Additionally, they announced that the current generation of orcas will be the last in their breeding program. While seeing Shamu was the coolest thing my six-year-old self could imagine, my 21-year-old self is not sad to hear of either program’s discontinuation.
What my six-year-old self did not understand was the dark side of having these incredible creatures in captivity; details that have been gradually exposed by animal rights activists groups.
SeaWorld has inspired controversy and been criticized for years about the treatment of their animals and their various programs. Most notable of these controversies is the numerous deaths that have occurred at the hands (well, fins) of some of the performing orcas. The 2013 documentary “Blackfish” was one of the last straws for SeaWorld’s PR image. “Blackfish” illustrated the hushed details concerning one orca in particular, a bull named Tilikum, whose aggressive outbursts resulted in the deaths of not one but three individuals.
People were shocked and outraged by the death of orca trainer Dawn Brancheau in 2010. How could this cute, intelligent animal kill his trusted trainer?
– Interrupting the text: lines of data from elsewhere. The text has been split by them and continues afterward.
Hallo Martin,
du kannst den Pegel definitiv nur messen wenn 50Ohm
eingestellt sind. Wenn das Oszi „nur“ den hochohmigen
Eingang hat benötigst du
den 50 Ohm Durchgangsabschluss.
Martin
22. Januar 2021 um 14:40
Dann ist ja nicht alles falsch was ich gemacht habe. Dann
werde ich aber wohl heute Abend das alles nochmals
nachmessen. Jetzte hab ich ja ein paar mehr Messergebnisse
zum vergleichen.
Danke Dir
What was SeaWorld hiding? In reality, it should not have been such a surprise that this occurred. In fact, it is more of a surprise that it has not occurred more often.
While it is true that orcas are incredibly intelligent, they are 12,000 pounds of undomesticated and instinctual muscle. Furthermore, they go by another name, which is killer whale (although they technically are from the dolphin family). Watch one video of an orca hunting and you will understand why.
Orcas are considered one of the fiercest predators in the ocean, preying on seals, squid, large fish and even whales.
Additionally, orcas live in tight family units, or pods, and are extremely protective of one another, but especially their young.
Knowing this, it appears fairly obvious why having a breeding program, aside from just having these creatures in captivity, is not a great idea. Ending the breeding program will not only increase safety for the human caretakers, but will be justice for the animals themselves. According to SeaWorld’s website, the company “has not collected an orca from the wild in almost 40 years,” meaning that their animals were born in captivity and therefore lack the instinctual abilities necessary to survive in the wild. As the current orcas die out, this feature of the SeaWorld attraction will be phased out.
Despite this victory for animal rights groups, many people are still not satisfied. “Blackfish” exposed the conditions of care these animals have been receiving, which many believe is cruel and unfair.
This has been a long-standing battle from animal rights groups who vehemently denounce keeping the orcas and other large marine creatures in tanks as opposed to more natural and open environments. SeaWorld stated that they would be revamping their orca exhibit to comply with these growing demands and to attempt to repair their company’s broken and distrusted image that has formed over the past several years.
It is difficult to say whether these changes are too little too late for SeaWorld.
While the parks will still attract millions of visitors a year, there is an increasing public awareness and recognition of SeaWorld’s questionable history. Hopefully, this awareness will continue to inspire changes that benefit the beautiful animals the company claims to admire.